■ GOAL ■
Copy everything from the start of the records down to the line containing "state / province: Valle del Cauca", both ends included, reproducing each line exactly and omitting the pictures.

■ DATA EXTRACT ■
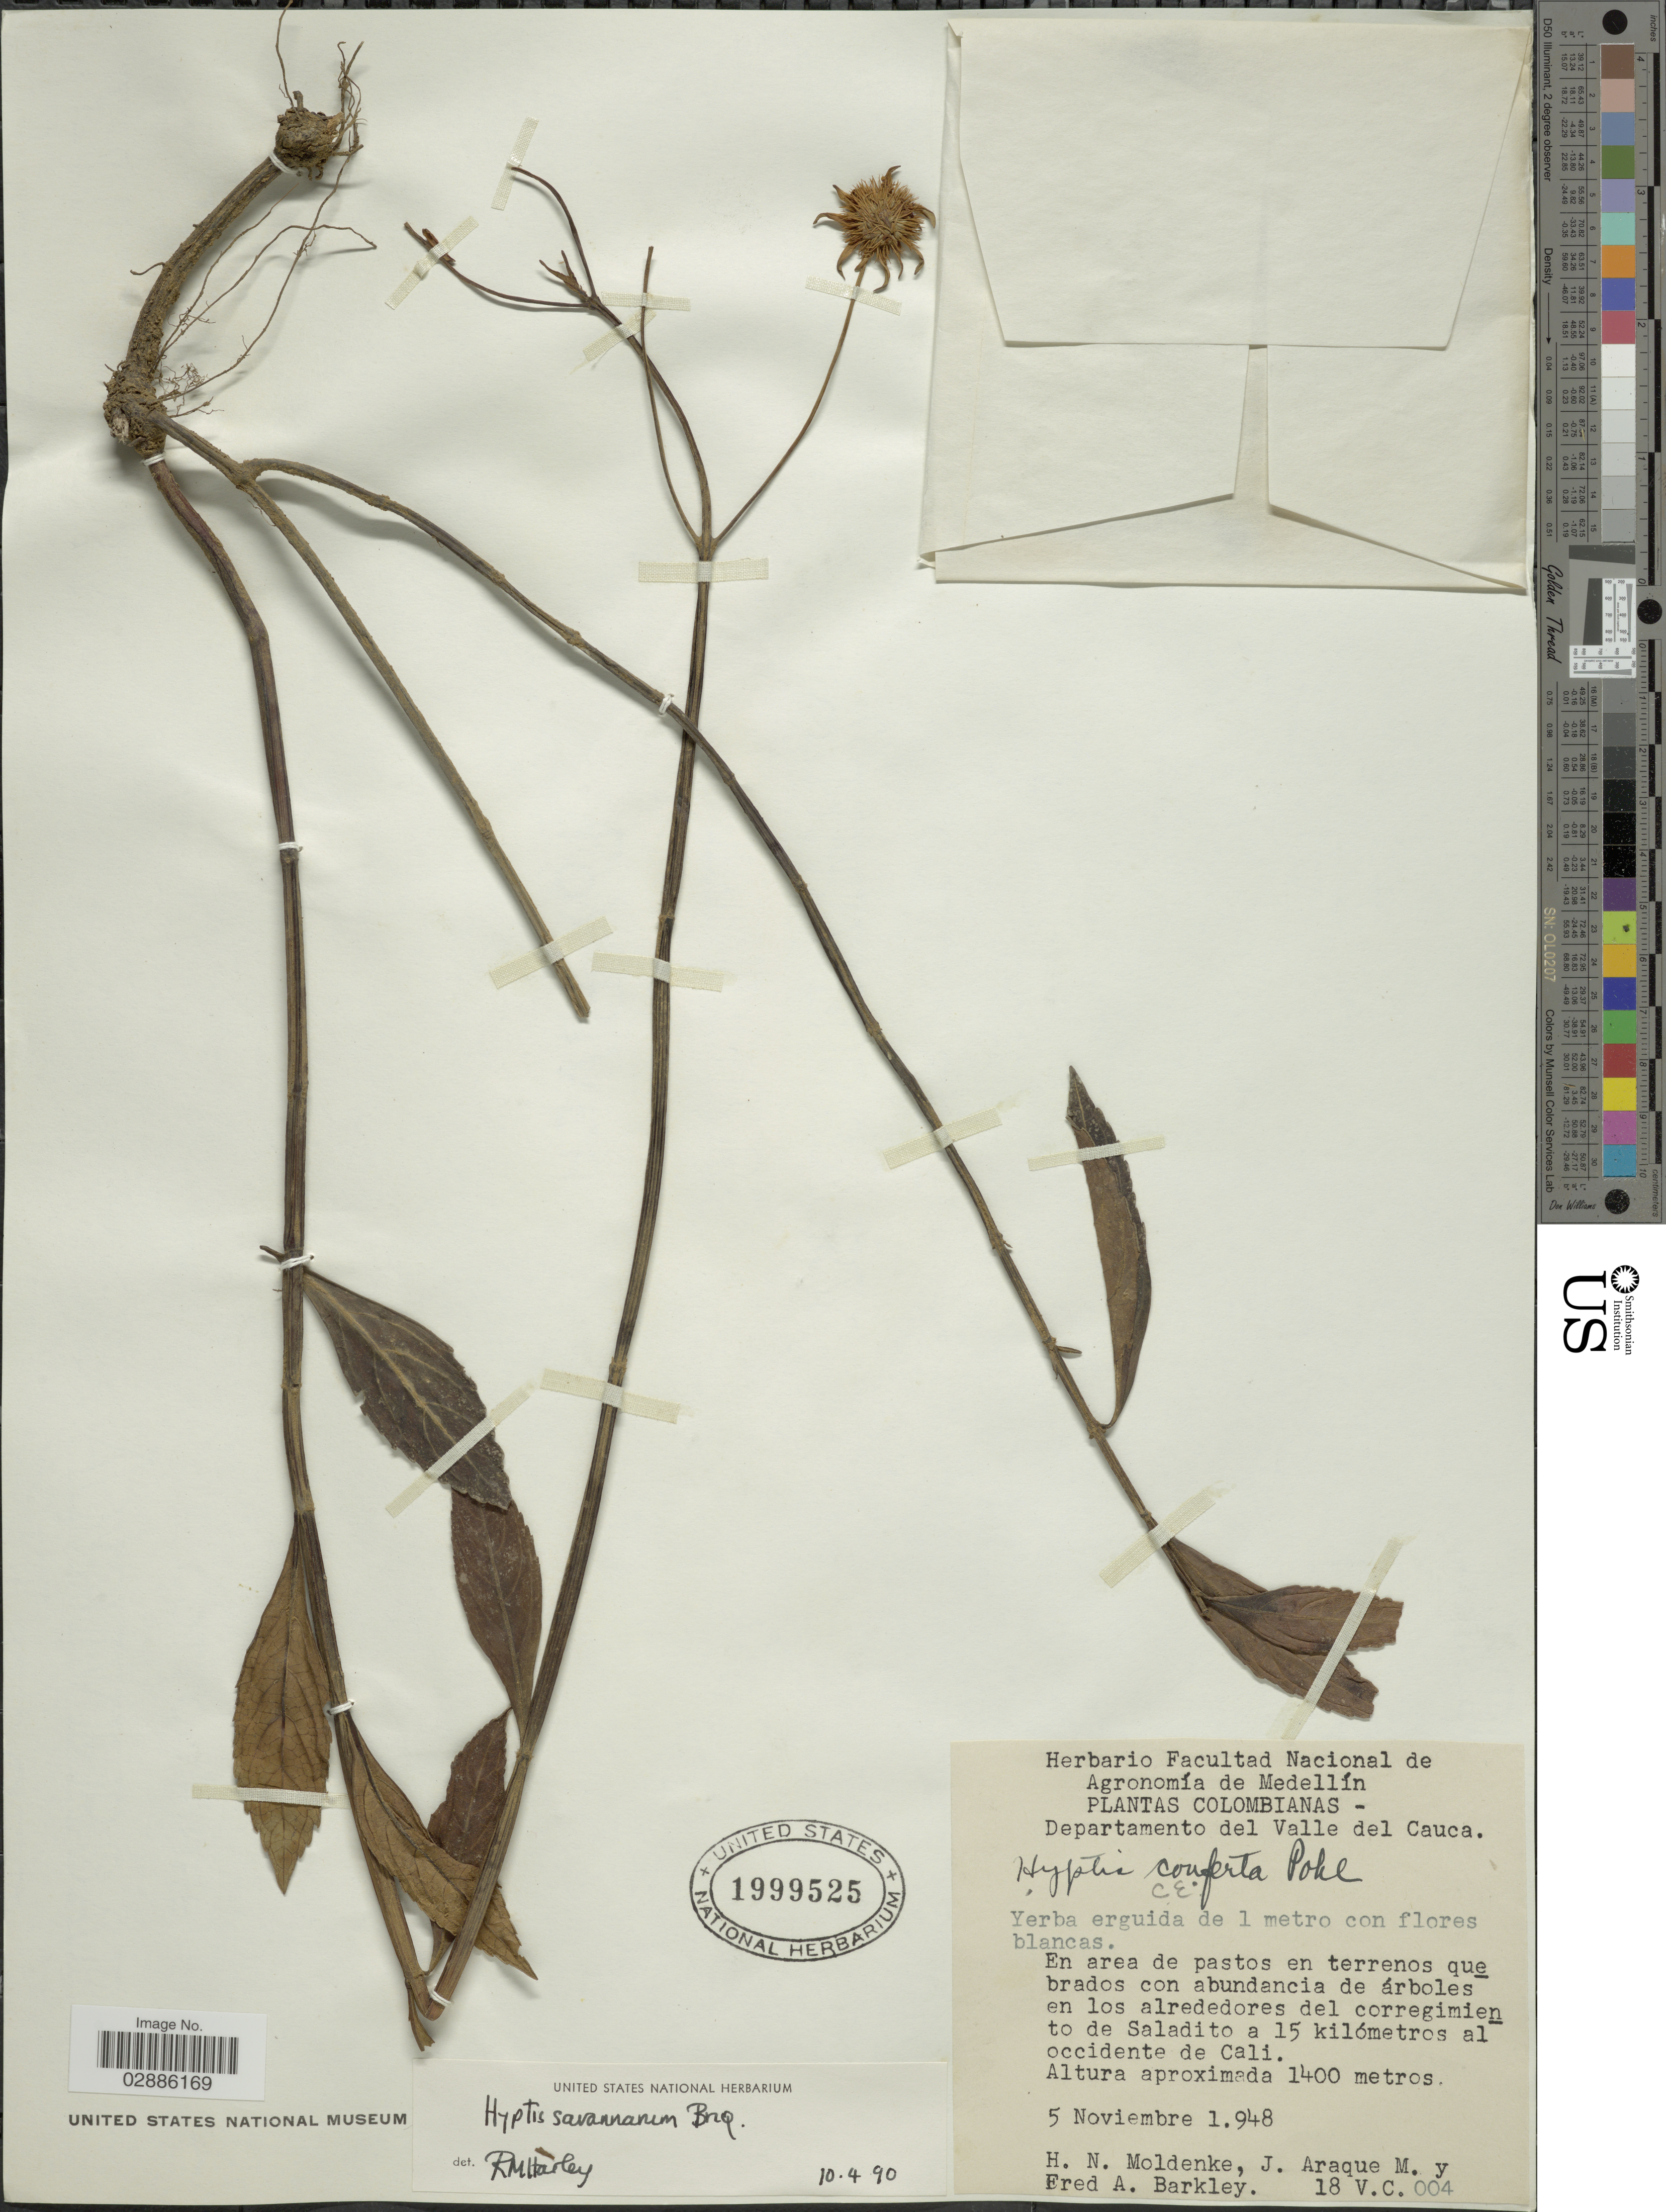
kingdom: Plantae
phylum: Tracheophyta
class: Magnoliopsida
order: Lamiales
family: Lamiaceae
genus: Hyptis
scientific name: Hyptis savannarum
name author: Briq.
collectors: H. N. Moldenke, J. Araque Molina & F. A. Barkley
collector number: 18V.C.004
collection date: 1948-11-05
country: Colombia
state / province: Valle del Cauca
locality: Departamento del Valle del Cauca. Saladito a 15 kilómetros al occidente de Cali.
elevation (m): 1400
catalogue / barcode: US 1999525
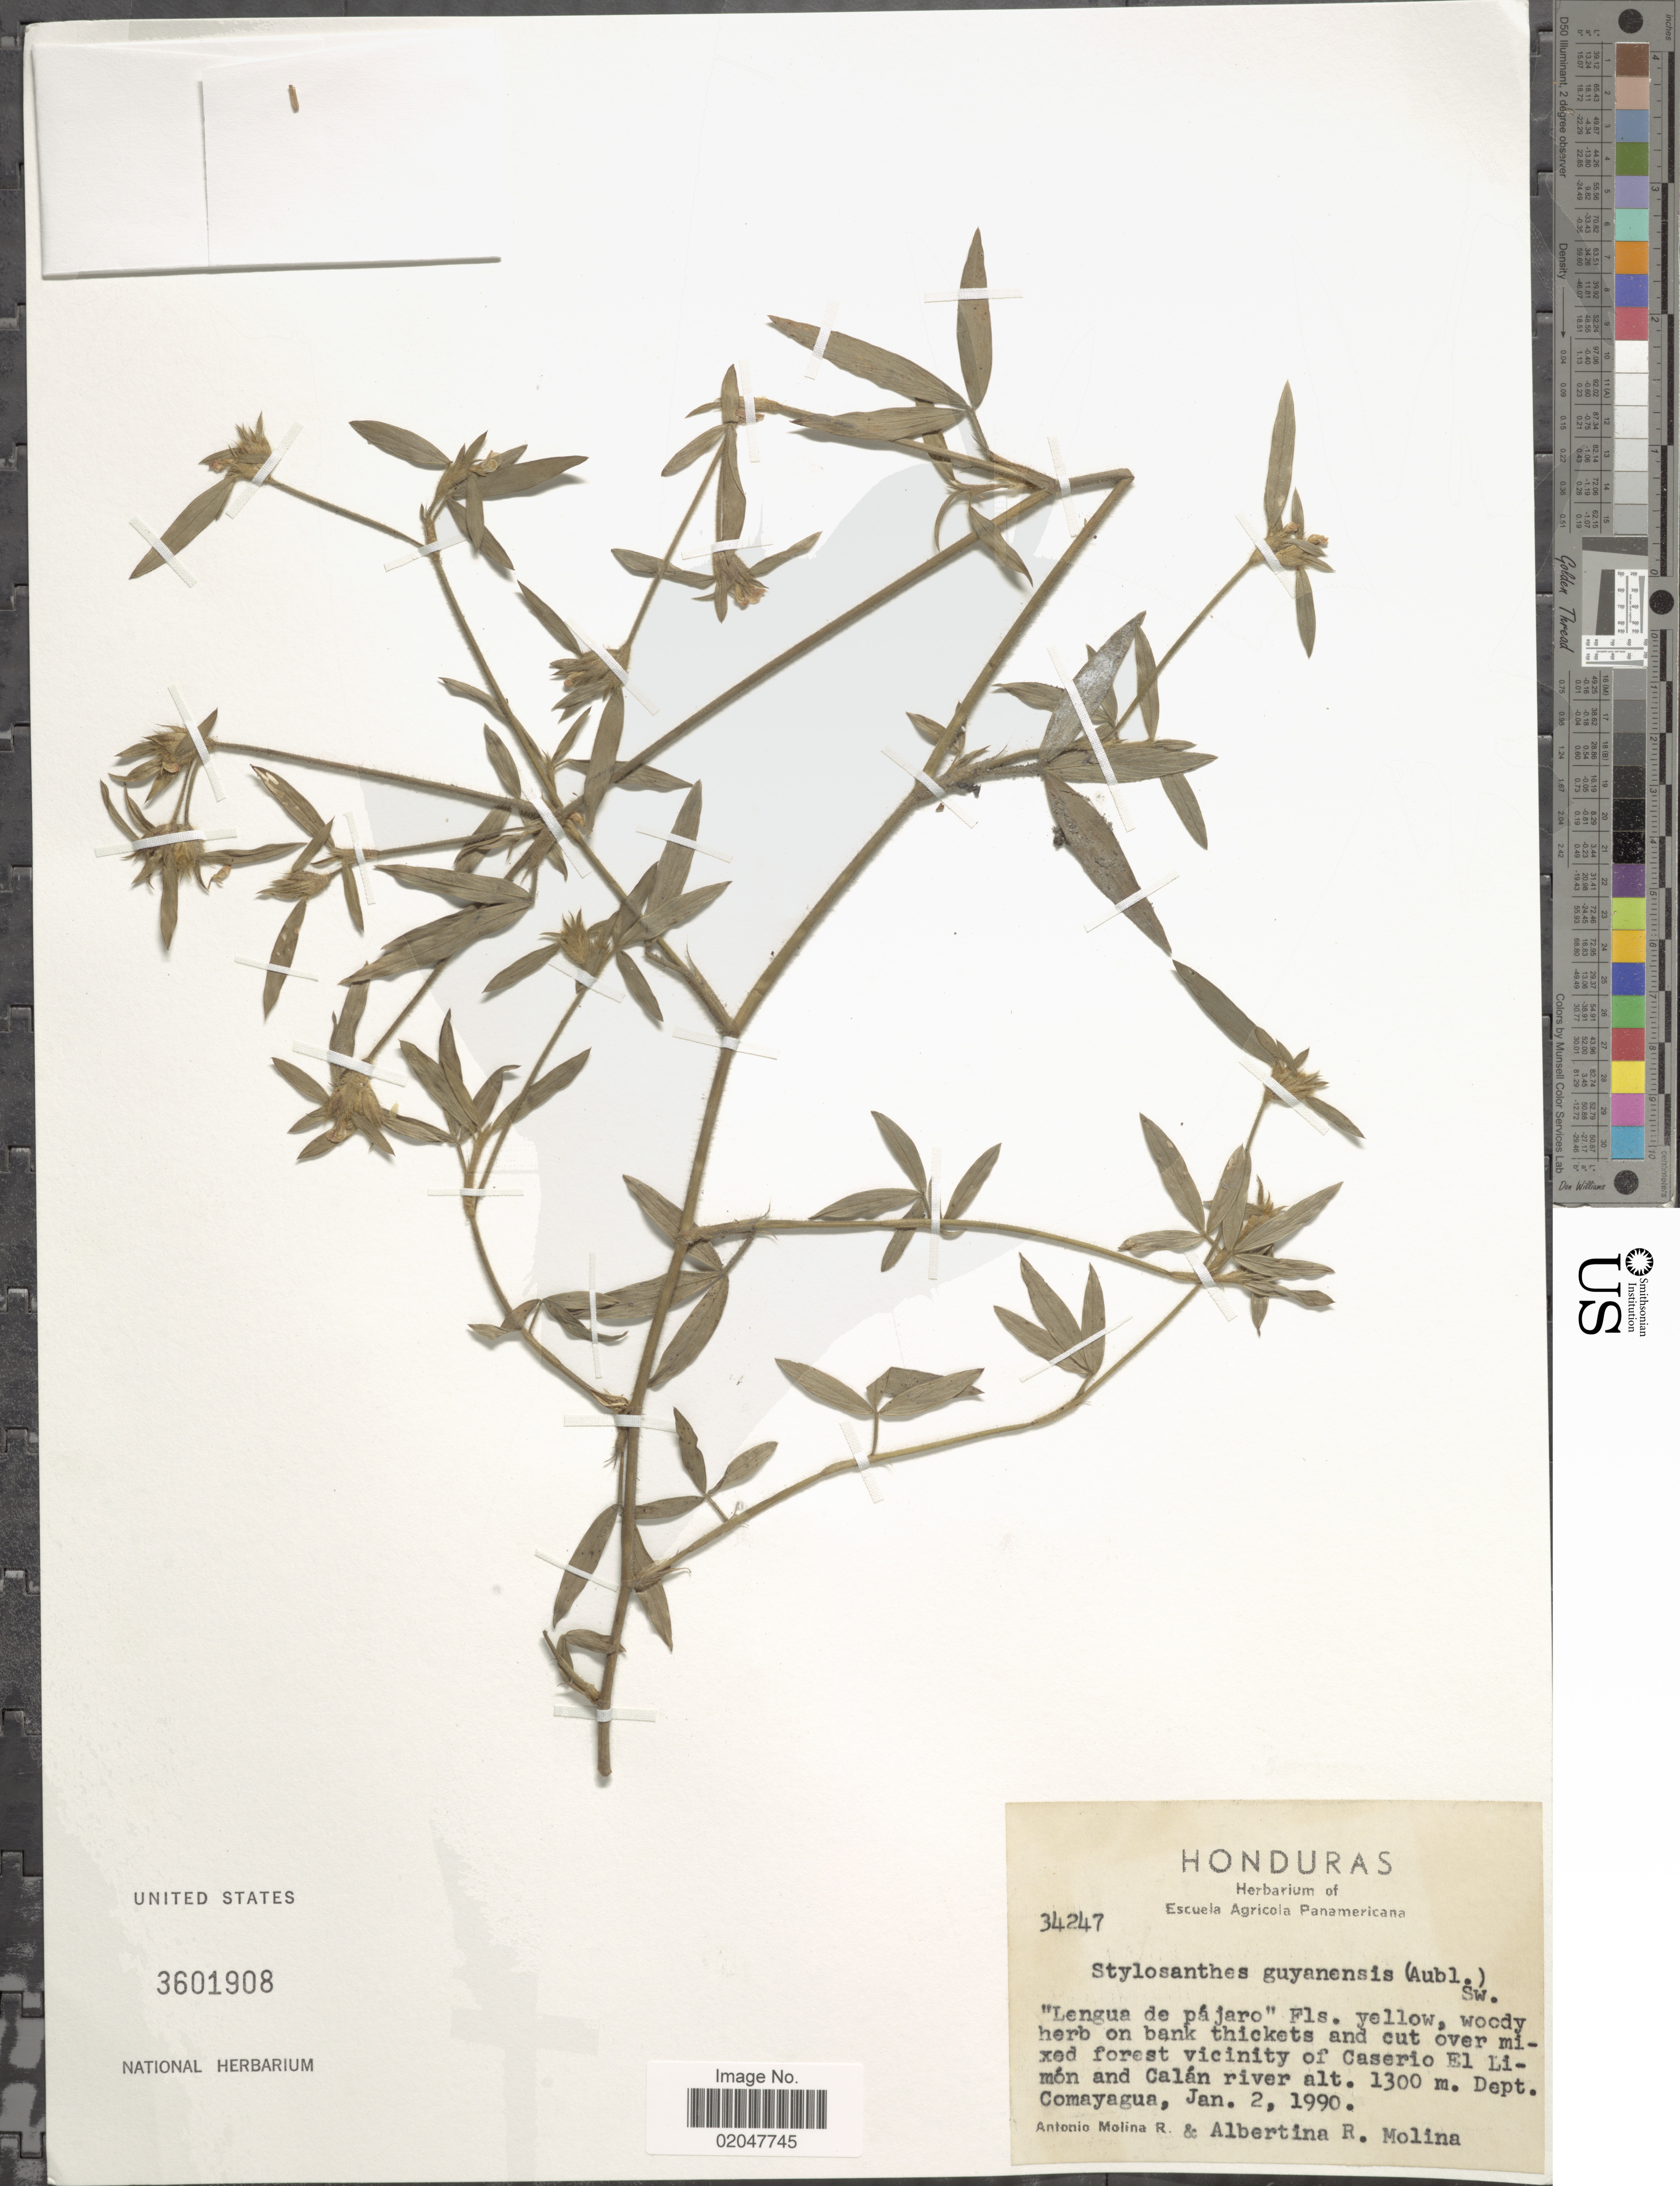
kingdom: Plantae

■ SOLUTION TO THIS EXERCISE ■
kingdom: Plantae
phylum: Tracheophyta
class: Magnoliopsida
order: Lamiales
family: Lamiaceae
genus: Hyptis
scientific name: Hyptis savannarum
name author: Briq.
collectors: H. N. Moldenke, J. Araque Molina & F. A. Barkley
collector number: 18V.C.004
collection date: 1948-11-05
country: Colombia
state / province: Valle del Cauca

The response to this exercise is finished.